Le virus peut survivre même après le décès de son hôte. Le risque de contamination, même s’il est jugé faible, existe.

Une dépouille peut-elle transmettre la COVID-19?

Q : «Est-ce qu’un mort peut transmettre la COVID-19?», s’interroge Thérèse Bouchard.

R : Oui, mais les risques sont très faibles d’être infecté de cette façon. D’ailleurs, jusqu’à présent, l’Organisation mondiale de la santé ne rapporte aucun cas d’infection à la suite de la manipulation du corps d’une personne décédée de la COVID-19.

Cependant, le virus peut survivre même après le décès de son hôte. Le risque de contamination, même s’il est jugé faible, existe comme le souligne Richard Côté, médecin-conseil à l’Institut national de la santé publique (INSPQ). «Après la mort, les particules virales peuvent survivre dans le sang, les selles et les tissus pendant des heures selon la température et la partie du corps concernée. Le sang ou les selles contaminés, par exemple, peuvent à leur tour souiller les surfaces ou les mains.»

Le plus grand risque pour les professionnels qui s’occupent d’une personne décédée, selon le médecin-conseil de l’INSPQ, serait de manipuler la dépouille de telle sorte que le thorax soit comprimé et expulserait ainsi des gouttelettes contaminées vers le professionnel lui-même, mais aussi vers d’autres personnes à proximité, s’il y en a.

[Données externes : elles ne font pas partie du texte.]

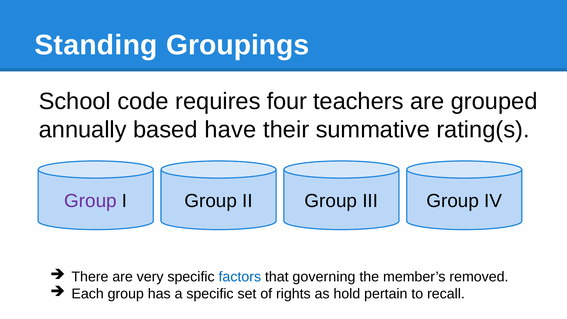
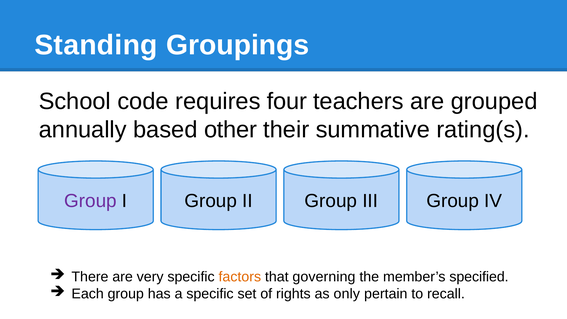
have: have -> other
factors colour: blue -> orange
removed: removed -> specified
hold: hold -> only
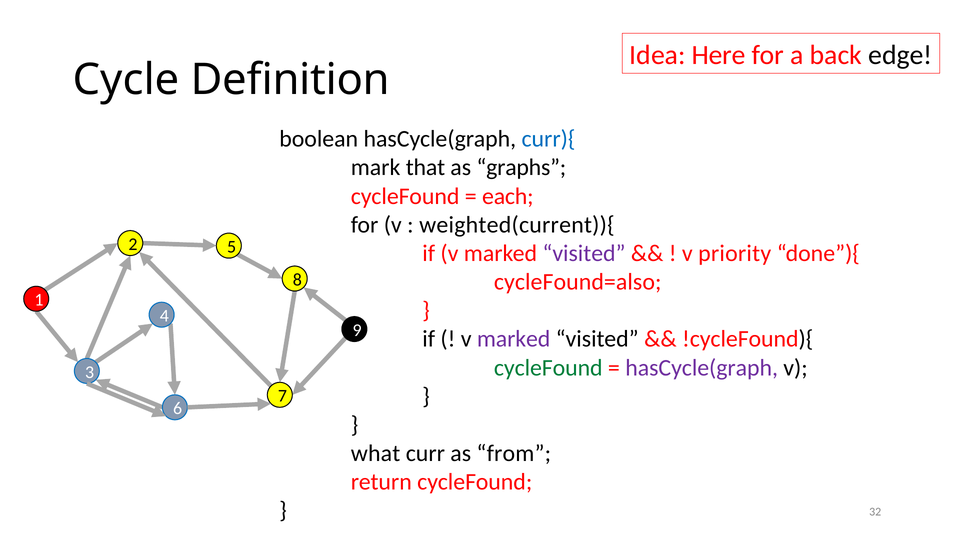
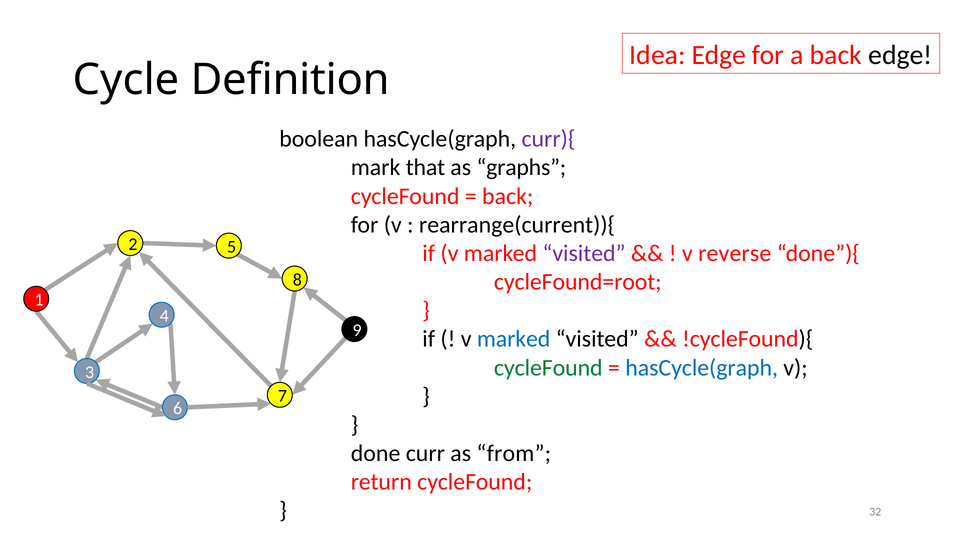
Idea Here: Here -> Edge
curr){ colour: blue -> purple
each at (508, 196): each -> back
weighted(current)){: weighted(current)){ -> rearrange(current)){
priority: priority -> reverse
cycleFound=also: cycleFound=also -> cycleFound=root
marked at (514, 340) colour: purple -> blue
hasCycle(graph at (702, 368) colour: purple -> blue
what: what -> done
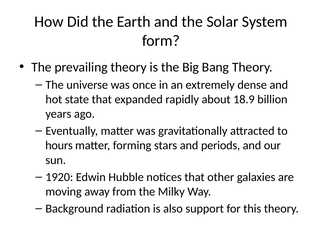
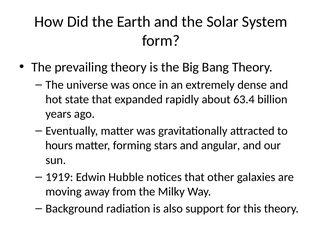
18.9: 18.9 -> 63.4
periods: periods -> angular
1920: 1920 -> 1919
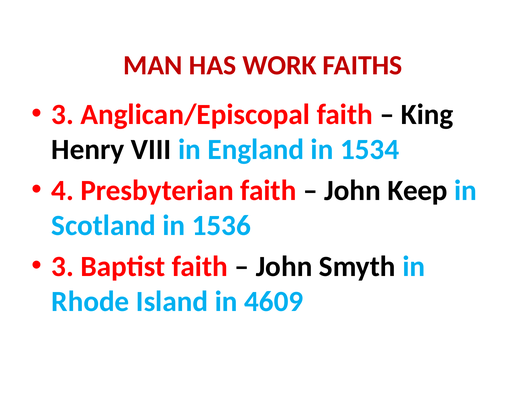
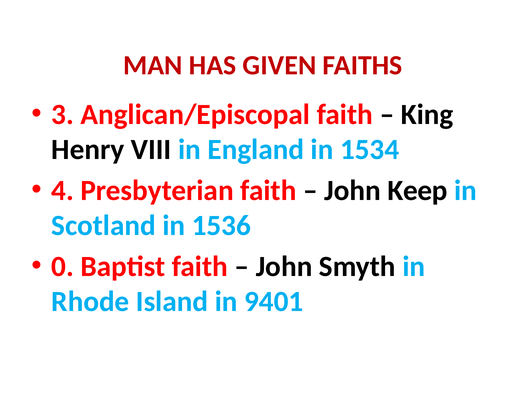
WORK: WORK -> GIVEN
3 at (63, 266): 3 -> 0
4609: 4609 -> 9401
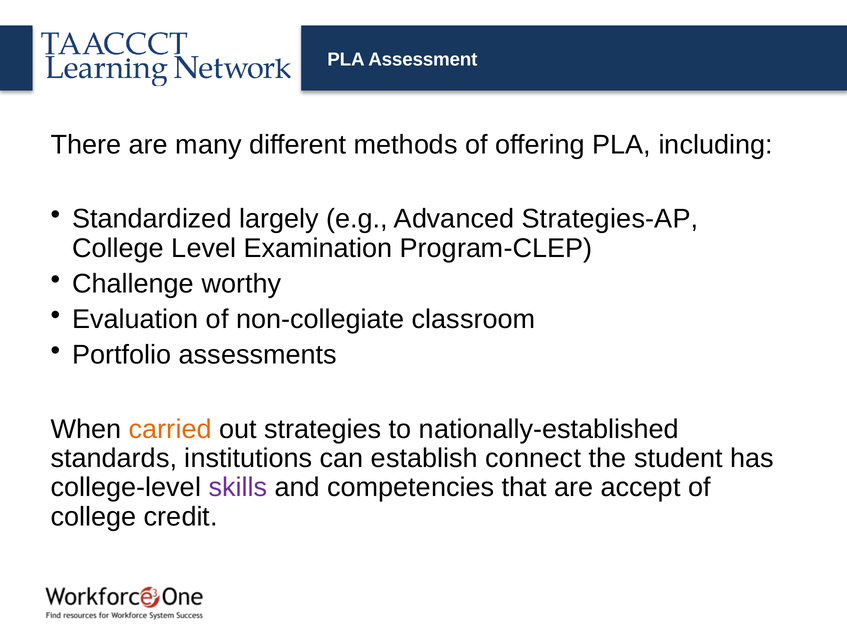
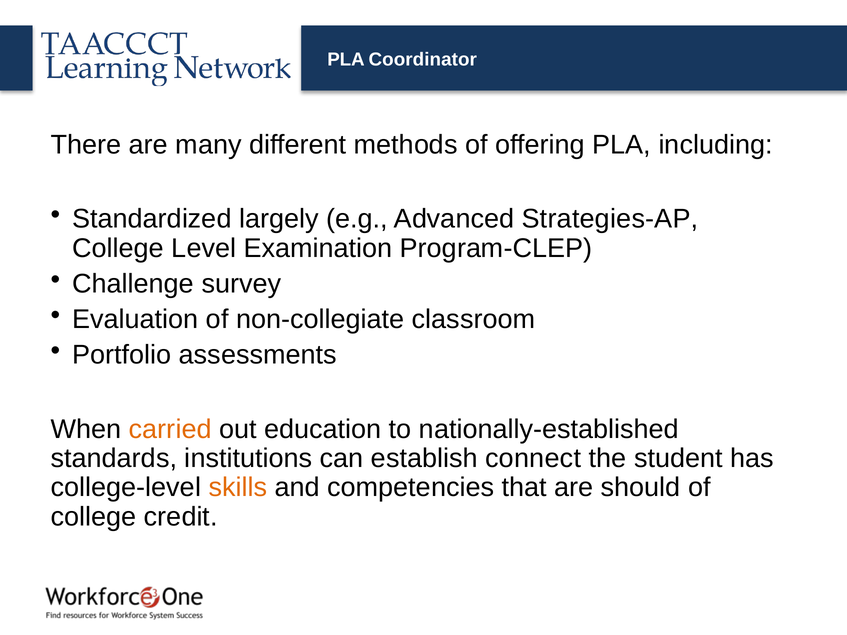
Assessment: Assessment -> Coordinator
worthy: worthy -> survey
strategies: strategies -> education
skills colour: purple -> orange
accept: accept -> should
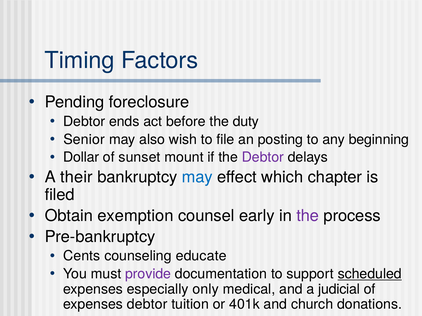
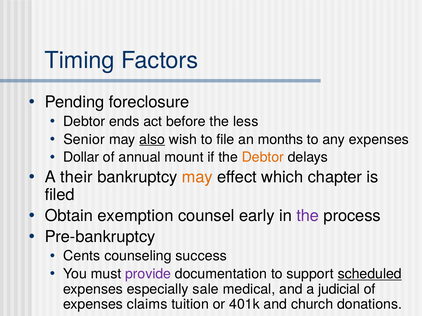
duty: duty -> less
also underline: none -> present
posting: posting -> months
any beginning: beginning -> expenses
sunset: sunset -> annual
Debtor at (263, 158) colour: purple -> orange
may at (197, 177) colour: blue -> orange
educate: educate -> success
only: only -> sale
expenses debtor: debtor -> claims
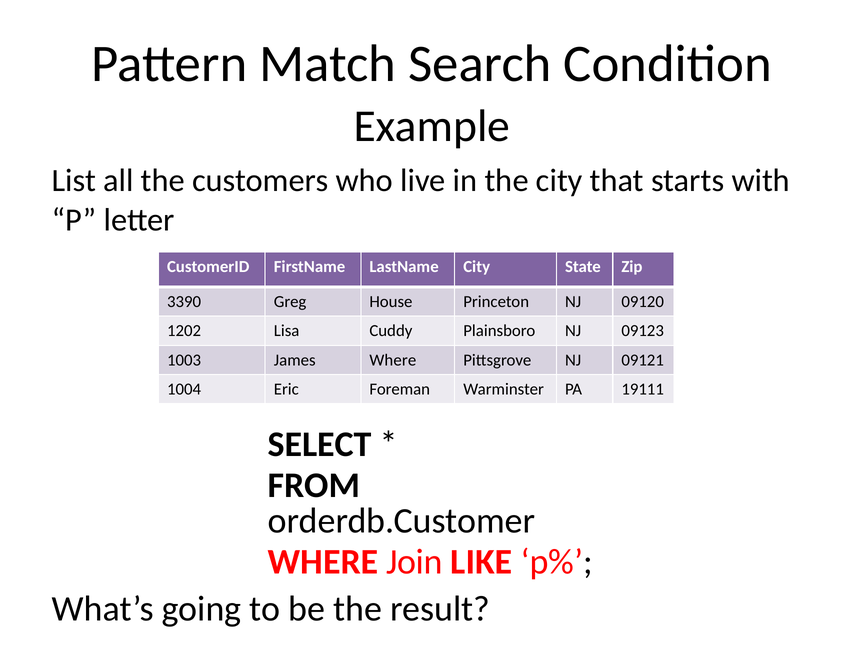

C’est pour minimiser les risques d’exposition que l’INSPQ a publié le document Mesures de prévention et de protection pour les entreprises de services funéraires le 24 mars. Les interventions permises y sont réduites au maximum. On ne peut donc pas procéder, par exemple, à l’embaumement et à la toilette funéraire de la dépouille. La famille du défunt ne peut pas non plus avoir un contact direct avec la personne décédée.

À la Corporation des thanatologues du Québec, la directrice générale Annie Saint-Pierre souligne que des mesures de protection supplémentaires sont appliquées lors de la manipulation d’une dépouille dont le décès est attribué à la COVID-19, au même titre que d’autres maladies infectieuses.